節義廉恥を失て、国を維持するの道決して有らず

(日経「春秋」2012/12/13付) 武士の遺訓ならまず「三本の矢」だろうか。時代が下るにつれ一武家を超えた公的性格を遺訓が持ってくるが、隣の国にはお家のことしか眼中にない遺訓がなおはびこっていた。きのうの北朝鮮弾道ミサイル発射は「故金正日総書記の遺訓」だという。故金日成主席の生誕100年でこの17日が正日氏の一周忌にあたる。威光を是が非でも高める必要に迫られたのだろう。延期だ修理だという情報の中の打ち上げには、不意打ちの快感があったか。

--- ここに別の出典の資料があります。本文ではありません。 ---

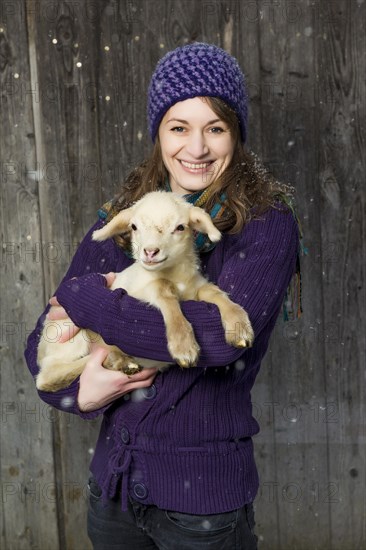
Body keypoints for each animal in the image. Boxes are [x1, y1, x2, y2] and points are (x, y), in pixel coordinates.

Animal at [37, 192, 254, 394]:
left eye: (180, 227)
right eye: (133, 227)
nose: (150, 252)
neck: (177, 277)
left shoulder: (197, 285)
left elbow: (215, 292)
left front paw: (239, 328)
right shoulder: (138, 289)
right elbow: (163, 290)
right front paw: (183, 346)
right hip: (67, 333)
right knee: (48, 376)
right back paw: (117, 359)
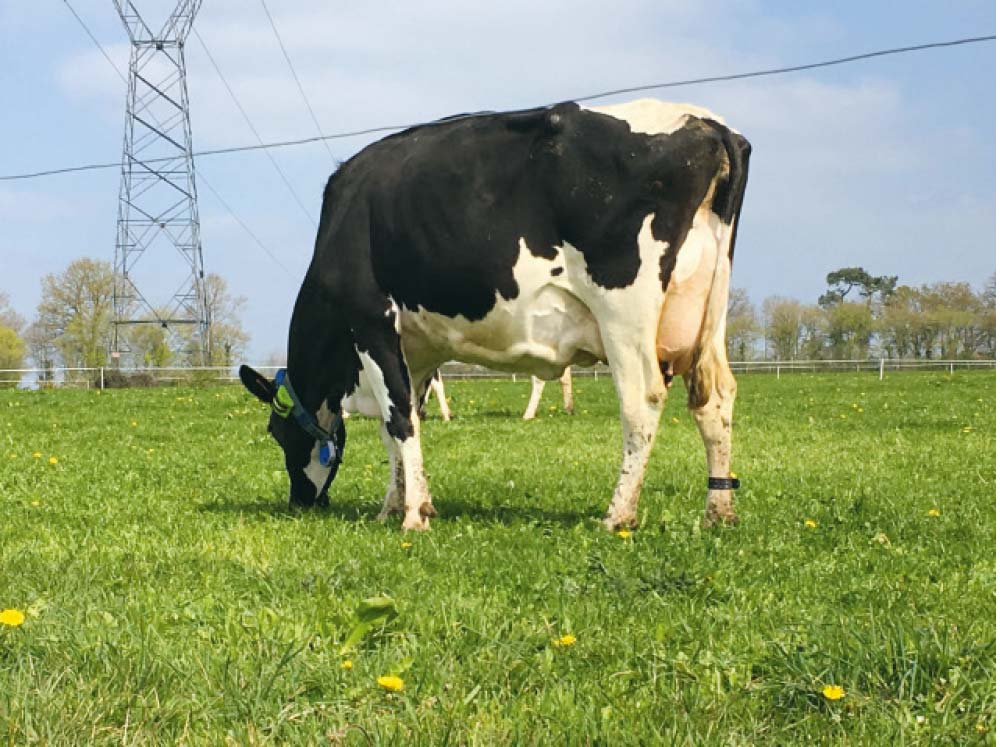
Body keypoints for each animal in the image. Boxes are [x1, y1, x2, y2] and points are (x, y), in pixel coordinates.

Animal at [238, 98, 748, 532]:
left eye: (275, 432)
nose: (301, 501)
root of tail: (708, 124)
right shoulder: (417, 348)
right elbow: (401, 422)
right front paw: (400, 504)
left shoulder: (372, 323)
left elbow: (398, 419)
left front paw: (411, 518)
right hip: (709, 314)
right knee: (716, 397)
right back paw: (718, 511)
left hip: (624, 311)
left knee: (642, 400)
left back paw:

日本でよく知られる遺訓に西郷南洲(隆盛)がある。例えば「節義廉恥を失て、国を維持するの道決して有らず、西洋各国同然なり」という。アジアも同然だろう。ただ、政治の基本は学問、軍備、農業の3つを重視することだ、とは、このままでは今の日本には通用しまい。誰の遺訓にもことさら踊らされる必要はない。
(JN) 金朝廷はいつまで王朝制度を続けるのであろうか。近隣の自由主義国や共産主義国は、他国のことに手は出せないが、この国の一般国民を助ける手立てはないのであろうか。それよりも、金日成はこのような国家を望んでいたのであろうか。嘗てのどこかの日の丸国は軍部と官僚の下で戦争に進んでしまった。今の北朝鮮もその方向性があるのか。国土が揺れに揺れている我が国は今後、このような輩を相手にするためには、政治不信から脱しなければならない。さて政治の基本はなんであろうか。節義廉恥を失ている相手にはどうすればよいのか。